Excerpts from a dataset
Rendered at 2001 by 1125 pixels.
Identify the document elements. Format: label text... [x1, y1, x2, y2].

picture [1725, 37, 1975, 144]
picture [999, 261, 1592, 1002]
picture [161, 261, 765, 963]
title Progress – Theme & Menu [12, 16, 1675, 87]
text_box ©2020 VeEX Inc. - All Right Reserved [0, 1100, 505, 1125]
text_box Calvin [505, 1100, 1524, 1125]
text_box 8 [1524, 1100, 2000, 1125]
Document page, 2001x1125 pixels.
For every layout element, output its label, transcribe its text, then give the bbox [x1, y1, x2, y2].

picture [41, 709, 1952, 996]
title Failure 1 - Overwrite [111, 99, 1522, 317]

▶ [Problem details]: Exactly as written, please output every entry.

▶ [Solution for this problem]:
Rendered at 2001 by 1125 pixels.
Identify the document elements. Format: label text... [x1, y1, x2, y2].

picture [1725, 37, 1975, 144]
picture [999, 261, 1592, 1002]
picture [161, 261, 765, 963]
title Progress – Theme & Menu [12, 16, 1675, 87]
text_box ©2020 VeEX Inc. - All Right Reserved [0, 1100, 505, 1125]
text_box Calvin [505, 1100, 1524, 1125]
text_box 8 [1524, 1100, 2000, 1125]
Document page, 2001x1125 pixels.
For every layout element, output its label, transcribe its text, then give the bbox [x1, y1, x2, y2].

picture [41, 709, 1952, 996]
title Failure 1 - Overwrite [111, 99, 1522, 317]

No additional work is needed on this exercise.